Al is really sticking his neck out in predicting Obama will get 53% of the vote, though he insists that's a conservative estimate. He is in Texas, and sees real movement towards Obama in two key groups: the aforementioned young Latinos, and among white men (who he says are responding to Clinton's 3 a.m. phone call fear mongering ad in exactly the opposite way as her campaign intends.)

White men in East Texas have been considered the group that could swing the results either way in the popular vote. Al makes his case that Obama is winning more white male voters, particularly crossover Independents and Republicans, in rural areas as well as cities.

But young people have another task in Texas. The election there is more than the popular vote. The caucuses in the evening are as least as important, and probably more so. That's where young people have come through for Obama best in previous elections, and they will have to come through this time, big time. A lot of rumors are floating around about planned dirty tricks and voter suppression by the older Clinton people. This will be a big test for those young Obama enthusiasts. And their big opportunity to show the power of heart and hope.

All of this demographic theory is speculation and to some extent conventional wisdom--there is no single group that is likely to make the difference.

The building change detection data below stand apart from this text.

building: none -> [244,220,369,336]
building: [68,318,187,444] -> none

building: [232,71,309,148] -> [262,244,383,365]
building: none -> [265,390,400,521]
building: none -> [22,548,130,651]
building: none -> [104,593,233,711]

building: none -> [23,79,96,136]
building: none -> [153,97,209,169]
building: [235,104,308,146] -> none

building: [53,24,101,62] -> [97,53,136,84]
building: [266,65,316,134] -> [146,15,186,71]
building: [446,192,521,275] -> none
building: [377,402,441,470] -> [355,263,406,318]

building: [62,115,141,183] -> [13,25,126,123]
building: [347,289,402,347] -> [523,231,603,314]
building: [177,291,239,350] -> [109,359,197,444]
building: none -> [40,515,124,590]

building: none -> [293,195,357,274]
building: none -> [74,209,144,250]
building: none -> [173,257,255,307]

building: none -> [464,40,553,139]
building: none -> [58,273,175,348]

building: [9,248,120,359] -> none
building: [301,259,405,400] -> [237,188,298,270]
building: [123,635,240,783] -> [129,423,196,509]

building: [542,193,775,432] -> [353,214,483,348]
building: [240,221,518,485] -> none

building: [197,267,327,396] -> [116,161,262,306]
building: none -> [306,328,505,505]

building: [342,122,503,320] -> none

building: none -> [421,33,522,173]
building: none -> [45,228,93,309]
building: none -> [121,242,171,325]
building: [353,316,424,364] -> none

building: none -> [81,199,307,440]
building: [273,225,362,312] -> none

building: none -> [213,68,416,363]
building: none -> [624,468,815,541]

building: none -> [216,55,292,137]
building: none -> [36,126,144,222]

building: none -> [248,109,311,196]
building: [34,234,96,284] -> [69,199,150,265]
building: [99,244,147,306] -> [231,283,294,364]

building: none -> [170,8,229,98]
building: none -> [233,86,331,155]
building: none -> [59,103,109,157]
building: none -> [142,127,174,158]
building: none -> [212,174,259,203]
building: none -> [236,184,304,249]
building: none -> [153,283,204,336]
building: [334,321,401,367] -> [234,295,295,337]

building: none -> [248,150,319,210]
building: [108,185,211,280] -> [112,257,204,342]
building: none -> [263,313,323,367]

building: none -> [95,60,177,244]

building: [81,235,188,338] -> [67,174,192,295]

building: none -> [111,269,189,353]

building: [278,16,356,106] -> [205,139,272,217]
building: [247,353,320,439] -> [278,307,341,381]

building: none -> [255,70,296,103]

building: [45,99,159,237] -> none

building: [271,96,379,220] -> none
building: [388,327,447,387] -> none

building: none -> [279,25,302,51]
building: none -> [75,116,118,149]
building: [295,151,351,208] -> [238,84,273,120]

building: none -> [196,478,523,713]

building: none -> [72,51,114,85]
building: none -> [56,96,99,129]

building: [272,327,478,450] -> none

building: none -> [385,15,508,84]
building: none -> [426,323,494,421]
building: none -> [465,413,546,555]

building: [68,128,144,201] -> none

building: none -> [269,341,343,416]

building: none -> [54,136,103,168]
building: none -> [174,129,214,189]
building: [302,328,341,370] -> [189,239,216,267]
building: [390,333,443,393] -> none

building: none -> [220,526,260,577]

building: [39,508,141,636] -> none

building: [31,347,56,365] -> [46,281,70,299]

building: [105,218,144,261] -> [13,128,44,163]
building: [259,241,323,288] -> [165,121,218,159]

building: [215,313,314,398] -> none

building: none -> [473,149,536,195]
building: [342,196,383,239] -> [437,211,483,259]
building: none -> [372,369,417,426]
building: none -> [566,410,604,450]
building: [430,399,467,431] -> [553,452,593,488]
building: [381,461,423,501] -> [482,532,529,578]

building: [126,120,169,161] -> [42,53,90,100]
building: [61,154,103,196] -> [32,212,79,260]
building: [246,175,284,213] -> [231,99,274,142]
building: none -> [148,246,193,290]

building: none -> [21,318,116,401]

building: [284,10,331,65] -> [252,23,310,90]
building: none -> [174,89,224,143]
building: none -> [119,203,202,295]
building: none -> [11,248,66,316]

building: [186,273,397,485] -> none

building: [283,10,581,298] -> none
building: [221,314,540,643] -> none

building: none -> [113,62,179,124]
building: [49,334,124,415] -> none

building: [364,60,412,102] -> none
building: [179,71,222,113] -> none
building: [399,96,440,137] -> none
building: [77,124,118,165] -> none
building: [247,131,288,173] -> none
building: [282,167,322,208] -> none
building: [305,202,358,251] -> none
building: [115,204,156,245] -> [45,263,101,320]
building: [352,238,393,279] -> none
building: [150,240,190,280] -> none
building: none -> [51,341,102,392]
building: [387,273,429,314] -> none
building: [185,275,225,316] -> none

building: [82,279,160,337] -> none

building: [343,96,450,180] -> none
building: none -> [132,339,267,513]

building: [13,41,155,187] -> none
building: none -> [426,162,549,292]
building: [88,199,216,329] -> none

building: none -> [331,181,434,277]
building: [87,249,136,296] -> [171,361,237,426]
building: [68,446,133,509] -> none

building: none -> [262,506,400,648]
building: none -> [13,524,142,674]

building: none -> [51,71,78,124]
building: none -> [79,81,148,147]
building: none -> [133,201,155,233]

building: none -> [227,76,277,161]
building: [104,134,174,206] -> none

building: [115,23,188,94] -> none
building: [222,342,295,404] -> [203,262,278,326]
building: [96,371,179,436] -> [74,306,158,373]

But this certainly is going to be a test, and an opportunity, for young voters to make a very big difference for the future.

They will be the ones who must come out to vote, and must get out the vote, even in rain or snow in Ohio, and ice storms in Rhode Island. But perhaps most of all in Texas. If Obama wins Texas, it will be a repudiation of Clinton's negative campaigning, and will move Obama much closer to the nomination, before there's any further damage to the Democratic party's chances in November.